Keywords

1 Introduction

While IoT (Internet of Things) grows very fast and is taking place in our everyday life, the Industrial Internet of Things has more constraints. Industrial control technology was developed towards reliability and real-time control, and the gains with IoT are not always worth the risk involved in networking unprepared devices. The Industry 4.0 movement started in Germany brought attention to this topic and highlighted the advantages of connected devices.

Next-generation control units [1] enabled for Industry 4.0 promise new possibilities such as connecting databases and AI (artificial intelligence) in servers with real-world actuators, bringing predictions on machine availability, smart scheduling of tasks, automated asset managing on the shop floor, and creation of virtual sensors. Manufacturing processes from all sorts of industries can benefit from AIoT-enabled (AI and IoT) control units, and this will probably be the difference between low and high productivity in the future [2].

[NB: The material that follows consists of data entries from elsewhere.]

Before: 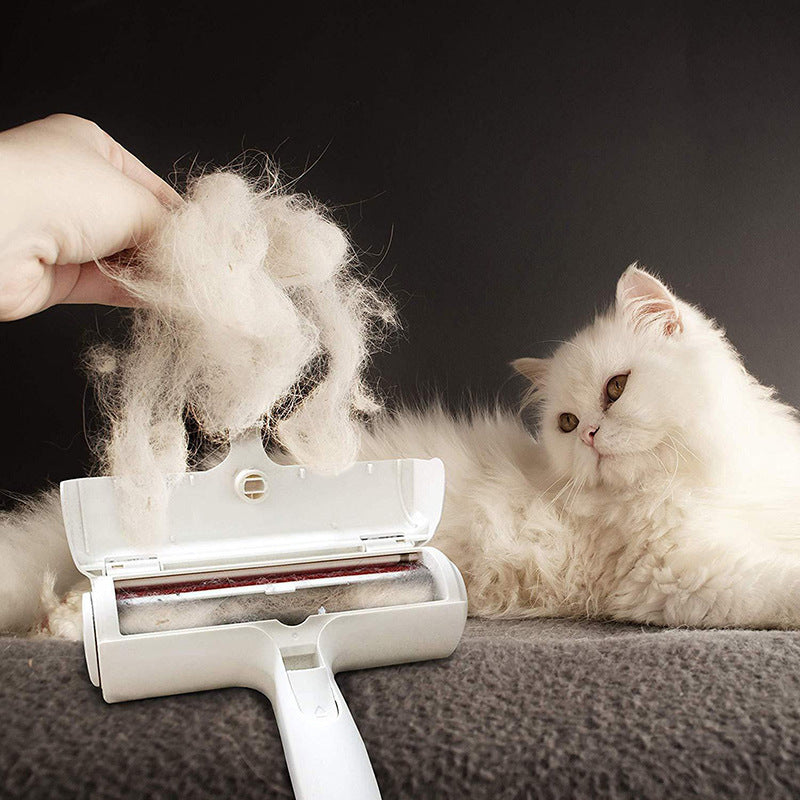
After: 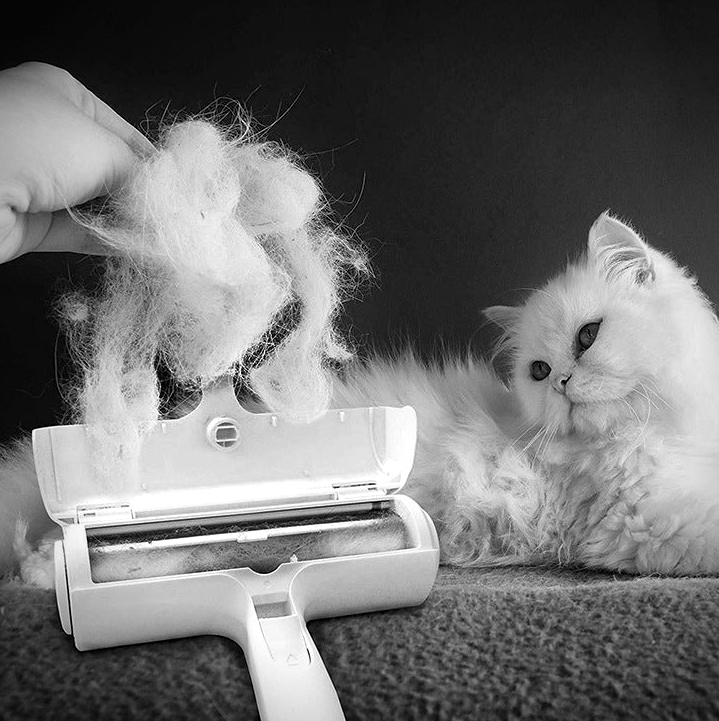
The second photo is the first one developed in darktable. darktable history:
vignetting: brightness -0.616, saturation -0.668, automatic ratio true
local contrast: mode bilateral grid, contrast 20, coarseness 49, detail 148%, midtone range 0.2
color calibration: output gray [0.246, 0.254, 0.501, 0], illuminant as shot in camera, x 0.358, y 0.373, temperature 4628.91 K
color balance rgb: linear chroma grading › global chroma 9.102%, perceptual saturation grading › global saturation 25.321%, global vibrance 9.784%
crop: left 3.615%, top 6.513%, right 6.404%, bottom 3.311%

Even though there is almost no difference between the architecture of a modern PC-based PLC and a general-purpose computer, modern applications that fully utilize the potential of connected controls are difficult to create on legacy control software. Nonetheless, general-purpose computer operational software can offer a welcoming platform for AI, IoT, and industrial automation software.

This paper will focus on the way AIoT-enabled industrial controllers can meet the demands for Industry 4.0 using general-purpose operational systems as a basis while maintaining legacy programming as the main machine control. An example application will be presented as a simplified flow for deploying a machine classification model on a process machine.

2 Background

Industrial control technology has evolved to better compact systems, but always keeping distance from general-purpose computing, even when sharing most hardware components. This situation changed with the introduction of the German Industry 4.0 strategy [3]. Among the goals of the initiative, there was a bigger scope of integration between machines, transparency of information for all process stakeholders, artificial aided technical assistance, and autonomy powered by AI on the new smart systems.

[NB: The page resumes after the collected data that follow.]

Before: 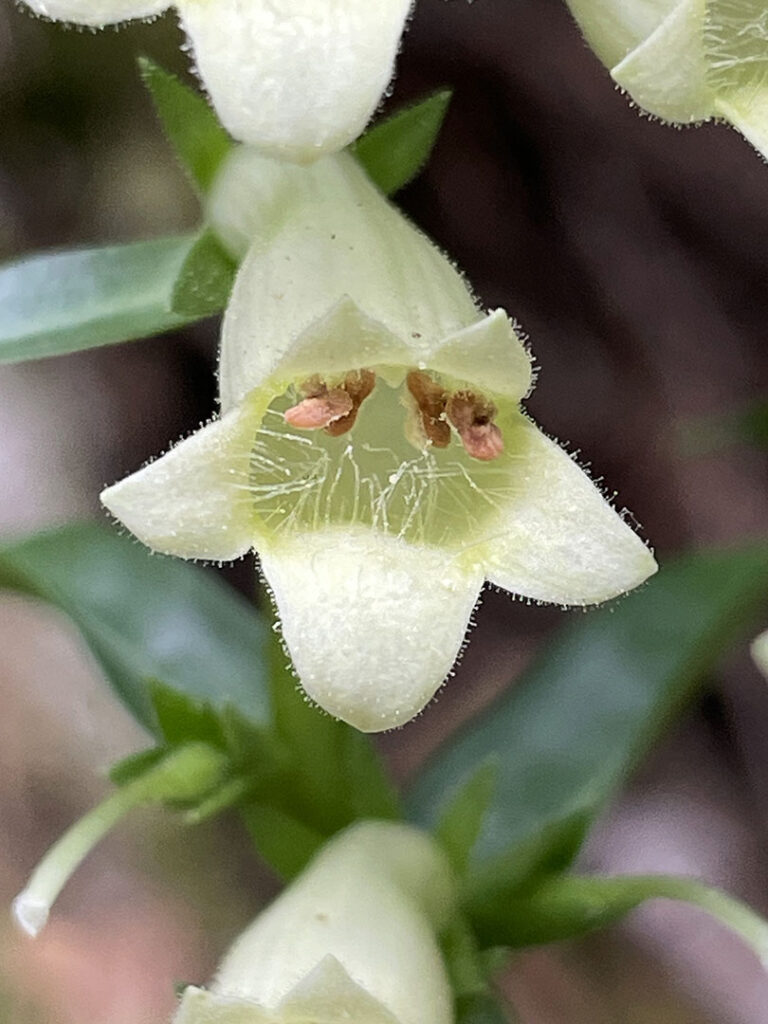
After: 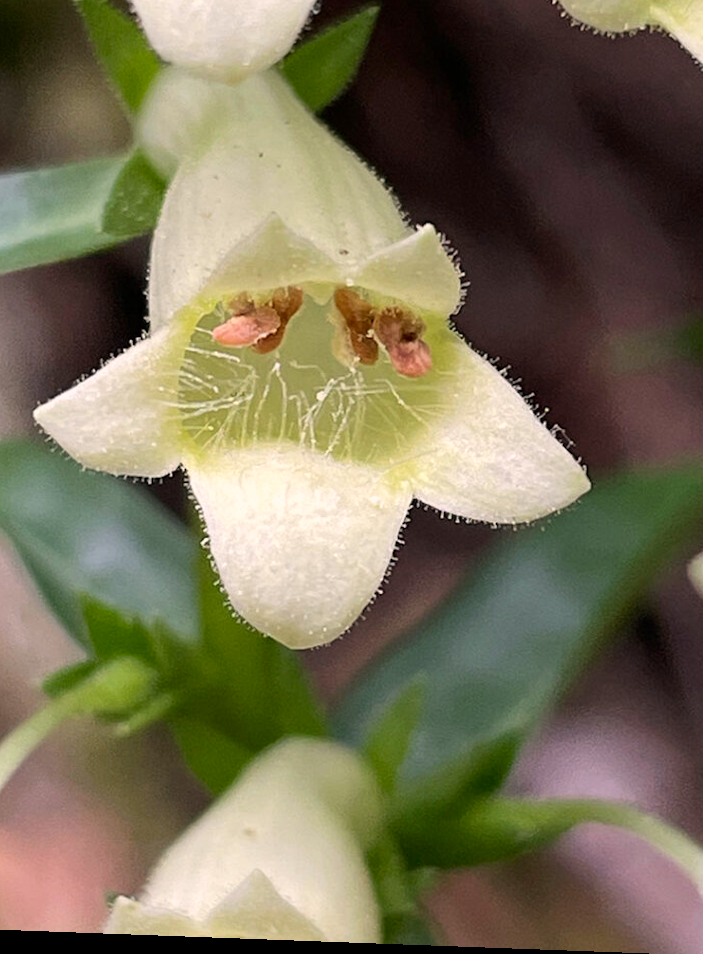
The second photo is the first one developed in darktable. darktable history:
rotate and perspective: lens shift (horizontal) -0.055, automatic cropping off
color correction: highlights a* 7.34, highlights b* 4.37
crop and rotate: left 8.262%, top 9.226%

While the initiative was successful in setting the goal of all modern development of industrial hardware and software, many efforts are required by the manufacturers of industrial control electronics, system integrators, and OEM manufacturers to create systems that can be considered connected.

2.1 Industrial Internet of Things

Most PLC today are not prepared to be connected to the internet, demanding the use of extra components in the industrial systems they will be used as gateways to create applications with the minimum risk of cyberattacks. IEC 62443 is proposed as a guide for all parts involved in the development of connected industrial systems [4]. Cybersecurity threats are not considered in most modern systems, however, this can be changed quickly with the advent of newer technologies, such as 5G. High-speed network capabilities on all devices, with minor hardware investments, can be a game-changer on the possibilities on IoT systems, and this trend will certainly reach industrial IoT systems such as PLCs.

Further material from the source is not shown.